= Sonata da chiesa =

17th-century genre of musical composition

Sonata da chiesa (Italian: "church sonata") is a 17th-century genre of musical composition for one or more melody instruments and is regarded as an antecedent of later forms of 18th-century instrumental music. It generally comprises four movements, typically a largo prelude followed by a fugal allegro, an expressive slow movement, and an allegro finale, although there are also many variations of this pattern.

During the 17th century, church services were increasingly accompanied by music for ensembles rather than solo organ, with canzonas and sonatas regularly substituted for the Proper during Mass and Vespers. Many of these works, however, were not written explicitly as liturgical music and were often performed as concert pieces for entertainment. The term sonata da chiesa was originally used in its literal meaning of "church music", but later came to be used figuratively to contrast this genre of composition with the sonata da camera, which literally meant "chamber music", but generally comprised a suite of dances.

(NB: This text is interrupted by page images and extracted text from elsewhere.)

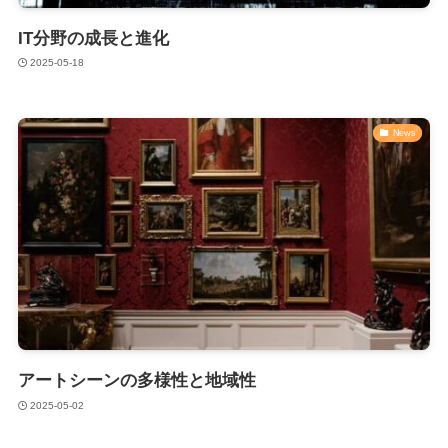
IT分野の成長と進化
2025-05-18
News
アートシーンの多様性と地域性
2025-05-02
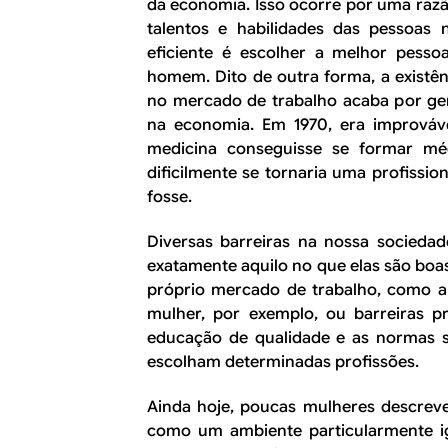
da economia. Isso ocorre por uma razã
talentos e habilidades das pessoas
eficiente é escolher a melhor pess
homem. Dito de outra forma, a existên
no mercado de trabalho acaba por ger
na economia. Em 1970, era imprová
medicina conseguisse se formar mé
dificilmente se tornaria uma profissio
fosse.
Diversas barreiras na nossa socied
exatamente aquilo no que elas são boa
próprio mercado de trabalho, como a
mulher, por exemplo, ou barreiras p
educação de qualidade e as normas s
escolham determinadas profissões.
Ainda hoje, poucas mulheres descreve
como um ambiente particularmente ig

The exemplary works in this form are by Arcangelo Corelli, whose Op. 1 (1681) and Op. 3 (1689) each consist of 12 trio sonatas with alternating slow-fast-slow-fast movements (the first 8 of the Twelve concerti grossi, Op. 6, follow this pattern as well). This four movement scheme is followed in J. S. Bach's three sonatas for unaccompanied violin, in the first five of his six sonatas for violin and obbligato harpsichord and in the first two of his three sonatas for viola da gamba and obbligato harpsichord.

By the mid-18th century, however, this style of music was increasingly out of date, although Joseph Haydn, for example, did compose a few early symphonies that followed the largo–allegro–minuet–allegro pattern.

Wolfgang Amadeus Mozart also composed 17 works that are called "church sonatas", but these consisted of but a single movement for organ and strings to be played between the Epistle and the Gospel of the Mass.